1 September 2014, Berlin

the tail end of consequences is probably not the best way to start off but proportionally speaking, I suppose I am ok. it’s exchange rates I always have trouble with—their constant change and their false equivalencies derived from broken treaties. I learned last week remorse is an uncertain form of knowledge. I have to be ok with with this too. wanting can get costly.

that same day I learned a new approach to remorse, I saw a man deliver, under weighted wraps, a bunch of floating silver alphabet balloons. the balloons were claimed by a group who had walked in earlier and said oh good, the ropes are here. I’m wondering if I may have been over-influenced.

I have a junkie mentality when my class triggers flair. last night my dreams were so strong I woke up to the smell of wood fire heat. a connection to childhood when we’d spend Saturdays in the dead of winter trespassing and gathering wood pieces near frozen creeks, a wild and rare oasis on the Northern Plains landscape. my heart holds space for what could let this go.

it’s in these moments, between the waves, where future memories rise.

a very, very loud extended silence

Open. December 2018, Oakland, CA

I find peace inside California’s dramatic winter weather changes. They remind me I was never in control. During the eclipse, I dreamt girls were fist fighting under street lights. I woke up centered and kept all that scattered energy lodged between the spaces of my teeth.

Shock. Then awe. This is what they warned us about. Civic intimacies have been breeched. Residents clutch their pearl-handled pistols. Our movies show us acting surprised while collective sighs are lodged inaudible.

Bound by the length of light, time arouses. I take these sacred fascinations and wrap myself soft and deep as the high tides. I search for conscience affect in its rawest and wildest form. This is a new year of stimulated objections. We have been warned.

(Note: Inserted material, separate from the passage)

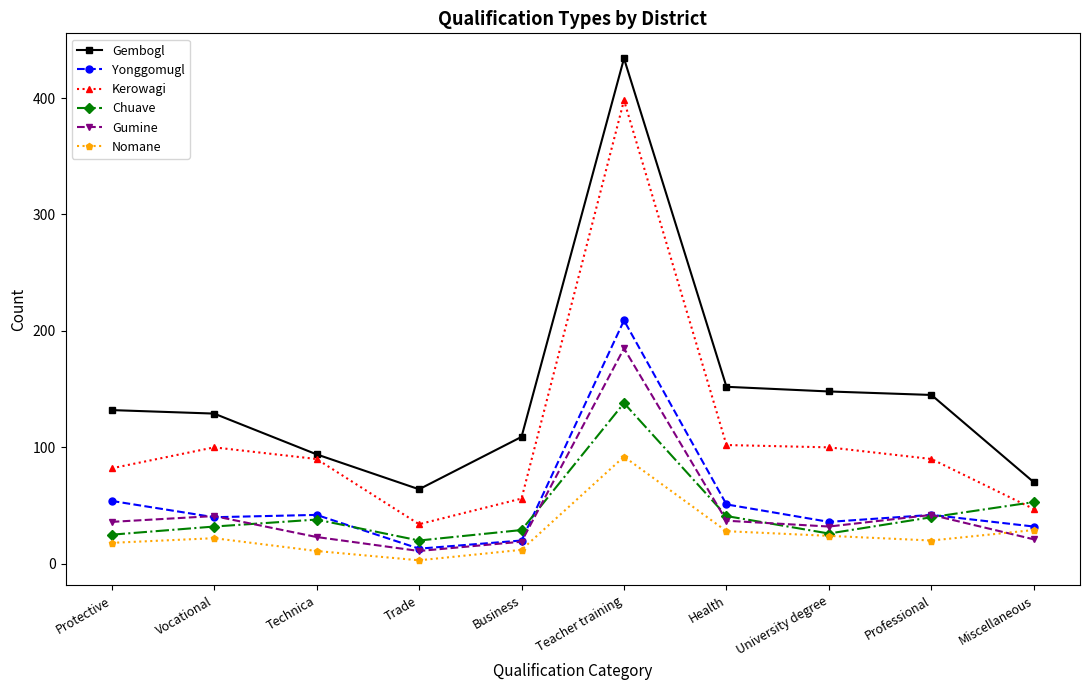

The Nomane series shows 7 at Vocational. True or false?

False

_________________________________________________________________________________

title reference to: ‘The grave of the Russian composer Alfred Schnittke in Novodevichye Cemetery in Moscow is surmounted by a stone on which is engraved a rest beneath a fermata with a triple forte noted at the bottom: A very, very loud extended silence.’ —John Biguenet, Silence (London: Bloomsbury, 2015), p.49.

(en)titled

“To pursue beauty to its lair.” — Arundhati Roy

5 June 2018, Pacific Grove, CA

She folds her hands together
as if in prayer
onlookers believe
the end of the world is near

Sour west coast coffee
dreamed memories decay
into sensitive masculinities
you may think: her POV lacks pleasure

Or maybe this cumulative longing
binds her sense of class to an economics
that has made her an experienced voyeur
an orgy of grace

Disciplined dangerous
her body expresses need
she commits to infinite integration
in entry & in sanctuary

the cumulative impact of reaction

“As if a tenderness awoke, a tenderness that did not tire, something healing.”
— Sylvia Plath, from The Collected Poems; “Three Women,” (1962)

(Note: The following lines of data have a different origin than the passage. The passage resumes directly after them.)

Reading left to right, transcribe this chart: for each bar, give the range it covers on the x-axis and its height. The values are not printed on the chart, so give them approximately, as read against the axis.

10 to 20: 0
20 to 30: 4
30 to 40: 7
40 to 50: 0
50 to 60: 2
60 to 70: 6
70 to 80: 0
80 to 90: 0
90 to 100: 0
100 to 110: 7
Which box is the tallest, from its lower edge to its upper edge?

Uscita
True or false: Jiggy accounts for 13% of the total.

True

I was born into an isolated, literal Evangelical culture. A place where time was on always on trial and faith was righteous as pride. Our promised future had already been written. We were urgent. The rapture was past due.

All of us who knew even a fraction of the story internalized why Jesus hadn’t returned. Acts of a vengeful god are common and welcomed in this scenario. It was also true when you knew the ending tipped in your favor, knowledge became seductive. A blessing disguised.

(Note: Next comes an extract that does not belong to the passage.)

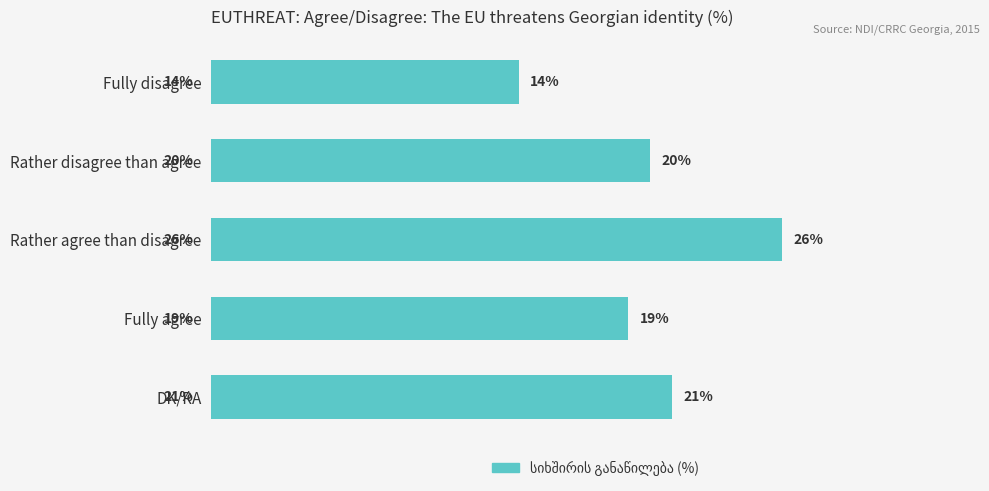

Rank the categories by value from highest to lowest.

Rather agree than disagree, DK/RA, Rather disagree than agree, Fully agree, Fully disagree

To have learned about the world this way feels like a subtle theft. Trauma works that way too. False recognitions bound to real sounds, smells, touch, twists of phrases, and, if lucky, fading re-creations. A true con.

Decades later, I am still carving an existence that is receptive to invitation. There are no answers inside all these non-moments of relentless judgement. That clarity is its own rushed reality. Adapting gracefully to change is an ancient sermon. This is a map to all this undoing.